### Exercise
Below are the records; extract from them the line containing "SEE DETAILS" to the line containing "Please Note", both lines included, exactly and with no pictures.

### Dataset content
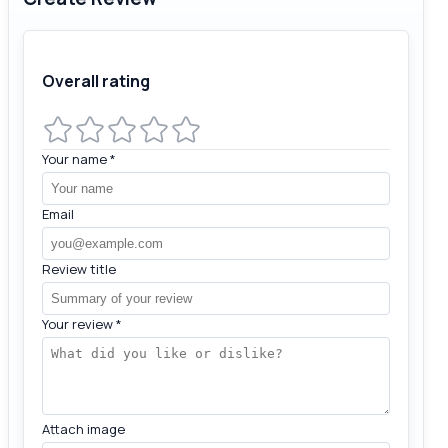
Overall rating
Your name
*
Email
Review title
Your review
*
Attach image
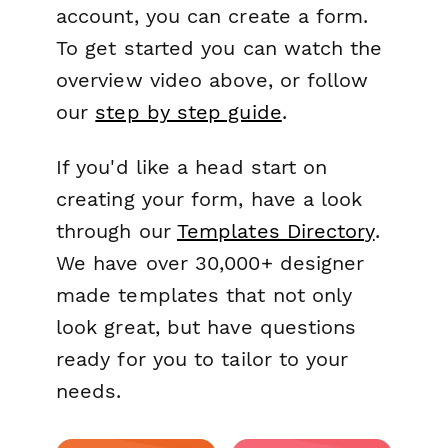
account, you can create a form.
To get started you can watch the
overview video above, or follow
our
step by step guide
.
If you'd like a head start on
creating your form, have a look
through our
Templates Directory
.
We have over 30,000+ designer
made templates that not only
look great, but have questions
ready for you to tailor to your
needs.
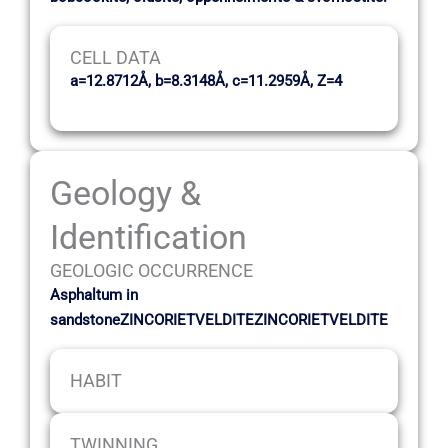
CELL DATA
a=12.8712Å, b=8.3148Å, c=11.2959Å, Z=4
Geology &
Identification
GEOLOGIC OCCURRENCE
Asphaltum in
sandstoneZINCORIETVELDITEZINCORIETVELDITE
HABIT
TWINNING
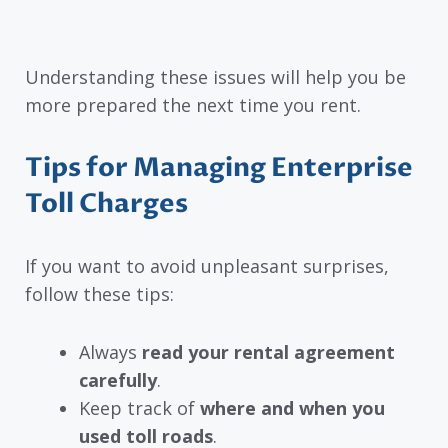
Understanding these issues will help you be
more prepared the next time you rent.
Tips for Managing Enterprise
Toll Charges
If you want to avoid unpleasant surprises,
follow these tips:
Always
read your rental agreement
carefully
.
Keep track of
where and when you
used toll roads
.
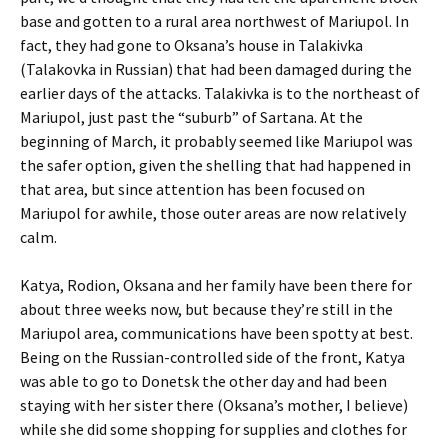
base and gotten to a rural area northwest of Mariupol. In
fact, they had gone to Oksana’s house in Talakivka
(Talakovka in Russian) that had been damaged during the
earlier days of the attacks. Talakivka is to the northeast of
Mariupol, just past the “suburb” of Sartana. At the
beginning of March, it probably seemed like Mariupol was
the safer option, given the shelling that had happened in
that area, but since attention has been focused on
Mariupol for awhile, those outer areas are now relatively
calm.
Katya, Rodion, Oksana and her family have been there for
about three weeks now, but because they’re still in the
Mariupol area, communications have been spotty at best.
Being on the Russian-controlled side of the front, Katya
was able to go to Donetsk the other day and had been
staying with her sister there (Oksana’s mother, I believe)
while she did some shopping for supplies and clothes for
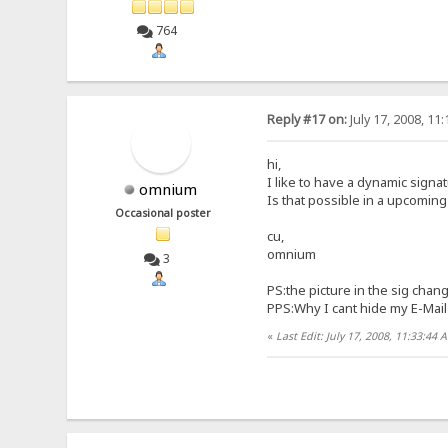
764
Reply #17 on:
July 17, 2008, 11
hi,
I like to have a dynamic signa
omnium
Is that possible in a upcomin
Occasional poster
cu,
omnium
3
PS:the picture in the sig chan
PPS:Why I cant hide my E-Mail 
«
Last Edit: July 17, 2008, 11:33:4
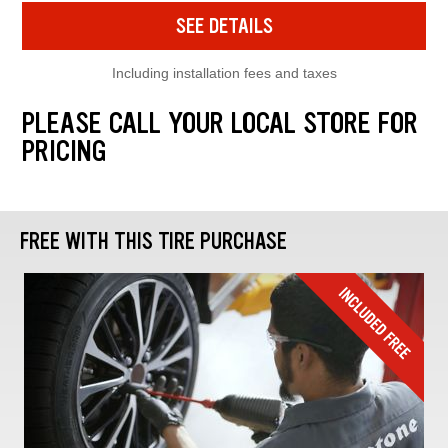
SEE DETAILS
Including installation fees and taxes
PLEASE CALL YOUR LOCAL STORE FOR
PRICING
FREE WITH THIS TIRE PURCHASE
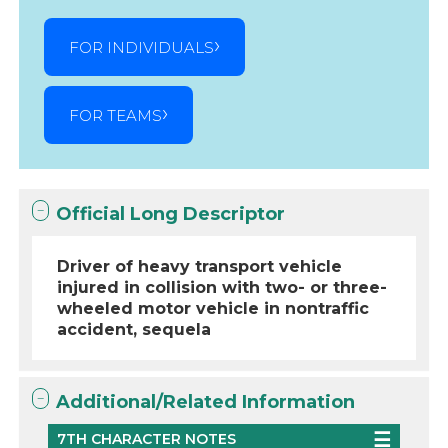
FOR INDIVIDUALS
FOR TEAMS
Official Long Descriptor
Driver of heavy transport vehicle
injured in collision with two- or three-
wheeled motor vehicle in nontraffic
accident, sequela
Additional/Related Information
7TH CHARACTER NOTES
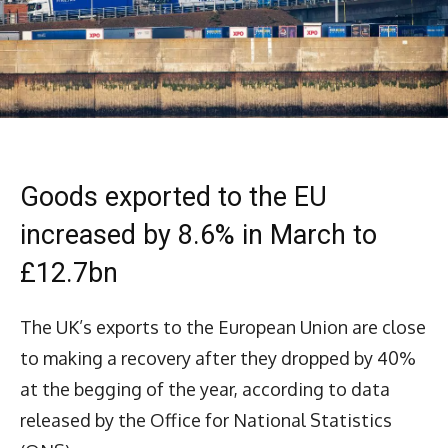
Goods exported to the EU
increased by 8.6% in March to
£12.7bn
The UK’s exports to the European Union are close
to making a recovery after they dropped by 40%
at the begging of the year, according to data
released by the Office for National Statistics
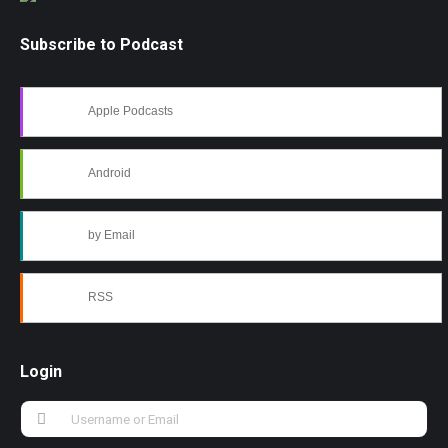
Subscribe to Podcast
Apple Podcasts
Android
by Email
RSS
Login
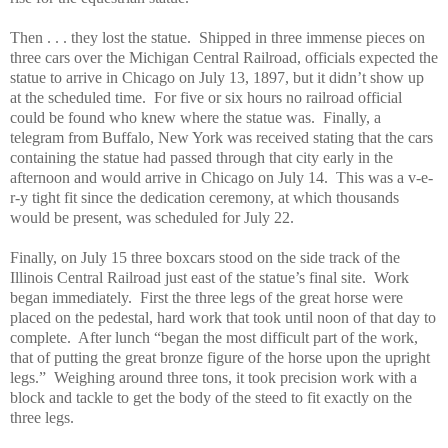
Then . . . they lost the statue.
Shipped in three immense pieces on
three cars over the Michigan Central Railroad, officials expected the
statue to arrive in Chicago on July 13, 1897, but it didn’t show up
at the scheduled time.
For five or six hours no railroad official
could be found who knew where the statue was.
Finally, a
telegram from Buffalo, New York was received stating that the cars
containing the statue had passed through that city early in the
afternoon and would arrive in Chicago on July 14.
This was a v-e-
r-y tight fit since the dedication ceremony, at which thousands
would be present, was scheduled for July 22.
Finally, on July 15 three boxcars stood on the side track of the
Illinois Central Railroad just east of the statue’s final site.
Work
began immediately.
First the three legs of the great horse were
placed on the pedestal, hard work that took until noon of that day to
complete.
After lunch “began the most difficult part of the work,
that of putting the great bronze figure of the horse upon the upright
legs.”
Weighing around three tons, it took precision work with a
block and tackle to get the body of the steed to fit exactly on the
three legs.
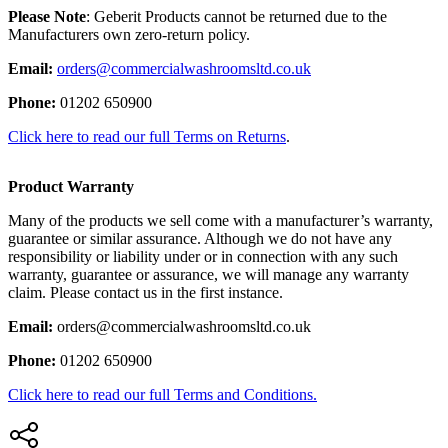
Please Note
: Geberit Products cannot be returned due to the
Manufacturers own zero-return policy.
Email:
orders@commercialwashroomsltd.co.uk
Phone:
01202 650900
Click here to read our full Terms on Returns
.
Product Warranty
Many of the products we sell come with a manufacturer’s warranty,
guarantee or similar assurance. Although we do not have any
responsibility or liability under or in connection with any such
warranty, guarantee or assurance, we will manage any warranty
claim. Please contact us in the first instance.
Email:
orders@commercialwashroomsltd.co.uk
Phone:
01202 650900
Click here to read our full Terms and Conditions.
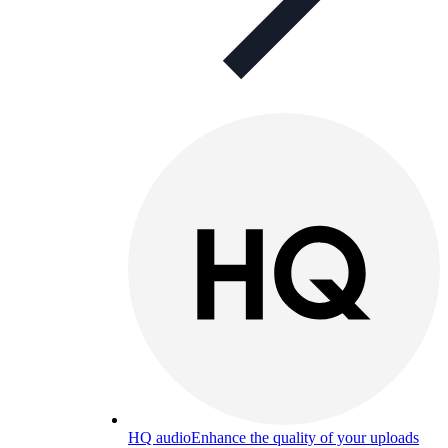
HQ audio
Enhance the quality of your uploads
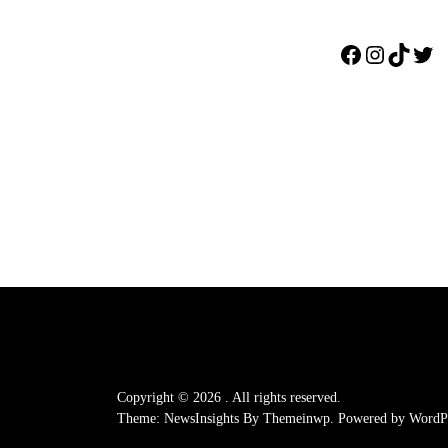
Facebook
Instagr
TikTo
Twi
Copyright © 2026
.
All rights reserved.
Theme: NewsInsights By
Themeinwp.
Powered by
WordPr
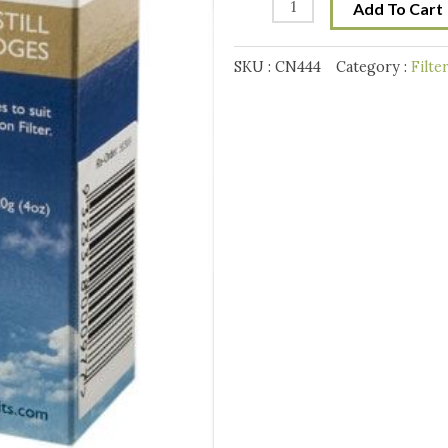
Air
Add To Cart
Still
Replacement
SKU :
CN444
Category :
Filte
Carbon
caridge
quantity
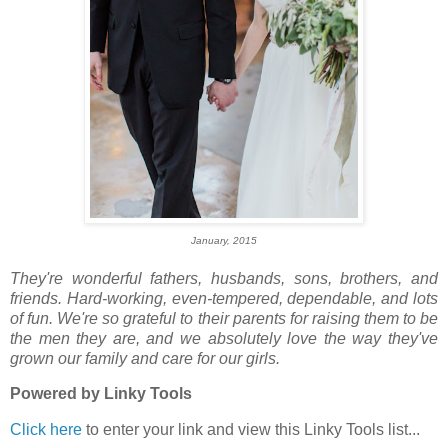
January, 2015
They're wonderful
fathers, husbands, sons, brothers, and
friends. Hard-working, even-tempered, dependable, and lots
of fun. We're so grateful to their parents for raising them to be
the men they are, and we absolutely love the way they've
grown our family and care for our girls.
Powered by Linky Tools
Click here
to enter your link and view this Linky Tools list...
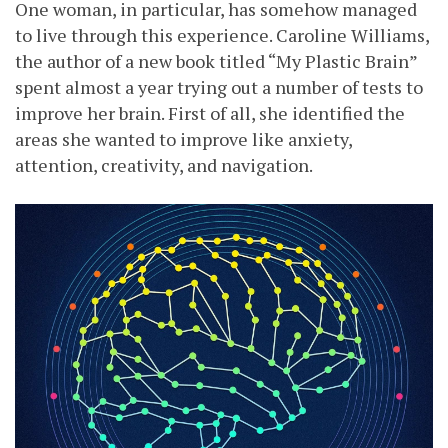
One woman, in particular, has somehow managed
to live through this experience. Caroline Williams,
the author of a new book titled “My Plastic Brain”
spent almost a year trying out a number of tests to
improve her brain. First of all, she identified the
areas she wanted to improve like anxiety,
attention, creativity, and navigation.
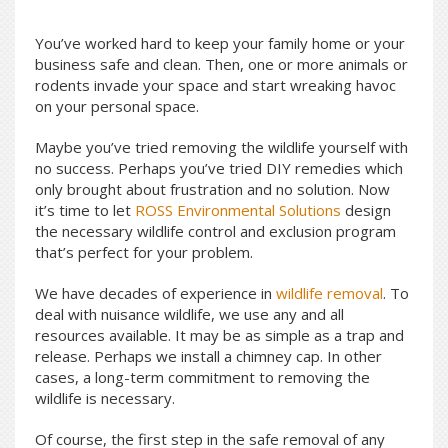
You’ve worked hard to keep your family home or your
business safe and clean. Then, one or more animals or
rodents invade your space and start wreaking havoc
on your personal space.
Maybe you’ve tried removing the wildlife yourself with
no success. Perhaps you’ve tried DIY remedies which
only brought about frustration and no solution. Now
it’s time to let
ROSS Environmental Solutions
design
the necessary wildlife control and exclusion program
that’s perfect for your problem.
We have decades of experience in
wildlife removal
. To
deal with nuisance wildlife, we use any and all
resources available. It may be as simple as a trap and
release. Perhaps we install a chimney cap. In other
cases, a long-term commitment to removing the
wildlife is necessary.
Of course, the first step in the safe removal of any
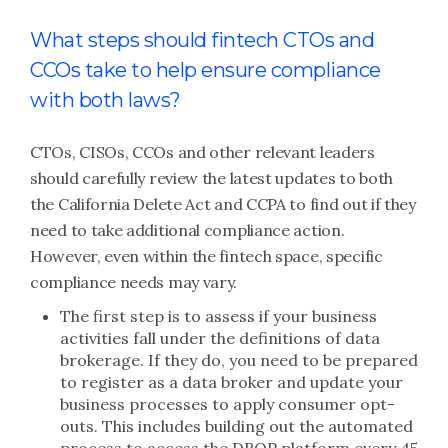
What steps should fintech CTOs and
CCOs take to help ensure compliance
with both laws?
CTOs, CISOs, CCOs and other relevant leaders
should carefully review the latest updates to both
the California Delete Act and CCPA to find out if they
need to take additional compliance action.
However, even within the fintech space, specific
compliance needs may vary.
The first step is to assess if your business
activities fall under the definitions of data
brokerage. If they do, you need to be prepared
to register as a data broker and update your
business processes to apply consumer opt-
outs. This includes building out the automated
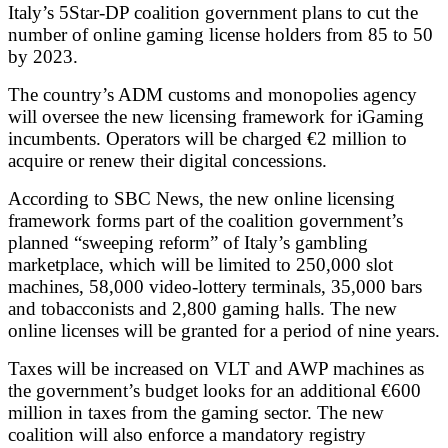
Italy’s 5Star-DP coalition government plans to cut the
number of online gaming license holders from 85 to 50
by 2023.
The country’s ADM customs and monopolies agency
will oversee the new licensing framework for iGaming
incumbents. Operators will be charged €2 million to
acquire or renew their digital concessions.
According to SBC News, the new online licensing
framework forms part of the coalition government’s
planned “sweeping reform” of Italy’s gambling
marketplace, which will be limited to 250,000 slot
machines, 58,000 video-lottery terminals, 35,000 bars
and tobacconists and 2,800 gaming halls. The new
online licenses will be granted for a period of nine years.
Taxes will be increased on VLT and AWP machines as
the government’s budget looks for an additional €600
million in taxes from the gaming sector. The new
coalition will also enforce a mandatory registry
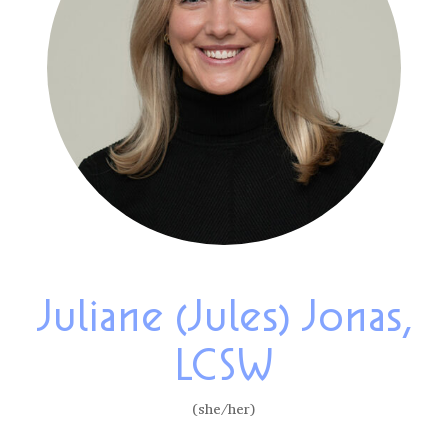
Juliane (Jules) Jonas,
LCSW
(she/her)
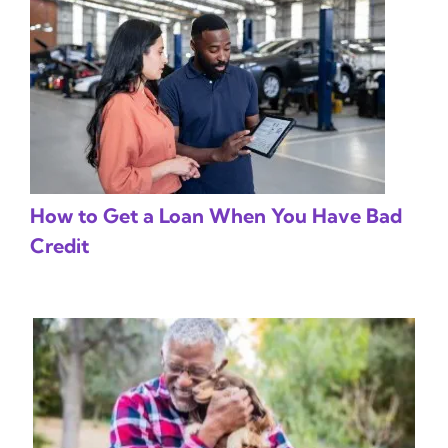
How to Get a Loan When You Have Bad
Credit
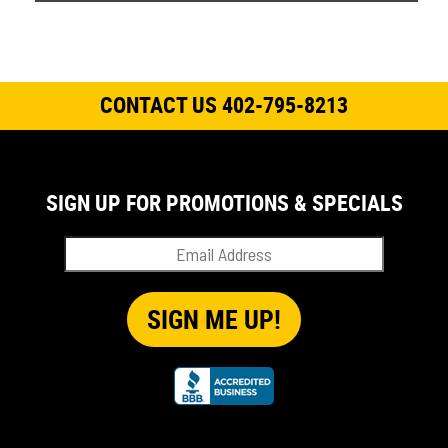
CONTACT US 402-795-8213
SIGN UP FOR PROMOTIONS & SPECIALS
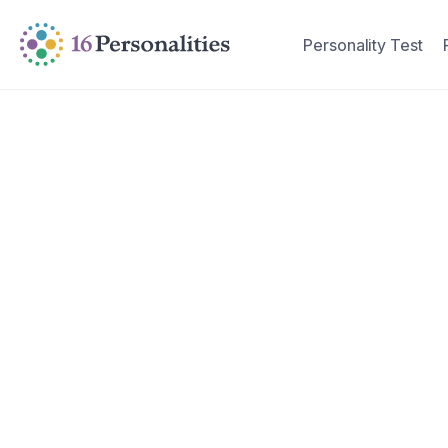
Skip to main content
Skip to accessibility options
Personality Test
Skip to search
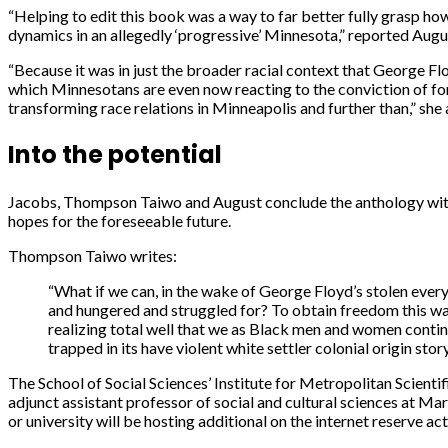
“Helping to edit this book was a way to far better fully grasp ho
dynamics in an allegedly ‘progressive’ Minnesota,” reported Augu
“Because it was in just the broader racial context that George Fl
which Minnesotans are even now reacting to the conviction of for
transforming race relations in Minneapolis and further than,” she
Into the potential
Jacobs, Thompson Taiwo and August conclude the anthology with a
hopes for the foreseeable future.
Thompson Taiwo writes:
“What if we can, in the wake of George Floyd’s stolen ever
and hungered and struggled for? To obtain freedom this way 
realizing total well that we as Black men and women continue t
trapped in its have violent white settler colonial origin story
The School of Social Sciences’ Institute for Metropolitan Scien
adjunct assistant professor of social and cultural sciences at 
or university will be hosting additional on the internet reserve act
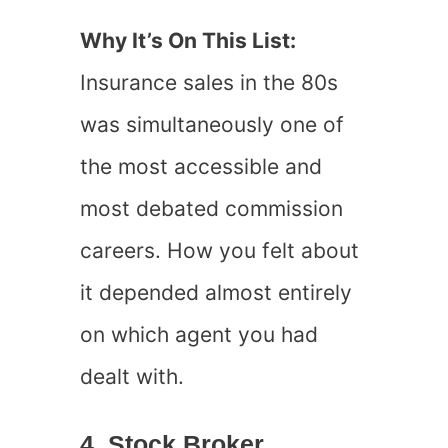
Why It’s On This List:
Insurance sales in the 80s
was simultaneously one of
the most accessible and
most debated commission
careers. How you felt about
it depended almost entirely
on which agent you had
dealt with.
4. Stock Broker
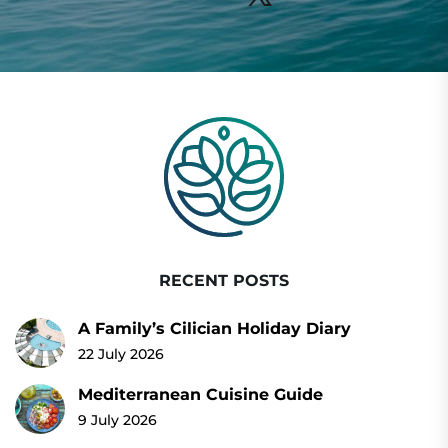
RECENT POSTS
A Family’s Cilician Holiday Diary
22 July 2026
Mediterranean Cuisine Guide
9 July 2026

### Completed exercise
SEE DETAILS
Including installation fees and taxes
PLEASE CALL YOUR LOCAL STORE FOR
PRICING
FREE WITH THIS TIRE PURCHASE
FOR INDIVIDUALS
FOR TEAMS
Official Long Descriptor
Driver of heavy transport vehicle
injured in collision with two- or three-
wheeled motor vehicle in nontraffic
accident, sequela
Additional/Related Information
7TH CHARACTER NOTES
Goods exported to the EU
increased by 8.6% in March to
£12.7bn
The UK’s exports to the European Union are close
to making a recovery after they dropped by 40%
at the begging of the year, according to data
released by the Office for National Statistics
Subscribe to Podcast
Apple Podcasts
Android
by Email
RSS
Login
Then . . . they lost the statue.
Shipped in three immense pieces on
three cars over the Michigan Central Railroad, officials expected the
statue to arrive in Chicago on July 13, 1897, but it didn’t show up
at the scheduled time.
For five or six hours no railroad official
could be found who knew where the statue was.
Finally, a
telegram from Buffalo, New York was received stating that the cars
containing the statue had passed through that city early in the
afternoon and would arrive in Chicago on July 14.
This was a v-e-
r-y tight fit since the dedication ceremony, at which thousands
would be present, was scheduled for July 22.
Finally, on July 15 three boxcars stood on the side track of the
Illinois Central Railroad just east of the statue’s final site.
Work
began immediately.
First the three legs of the great horse were
placed on the pedestal, hard work that took until noon of that day to
complete.
After lunch “began the most difficult part of the work,
that of putting the great bronze figure of the horse upon the upright
legs.”
Weighing around three tons, it took precision work with a
block and tackle to get the body of the steed to fit exactly on the
three legs.
Please Note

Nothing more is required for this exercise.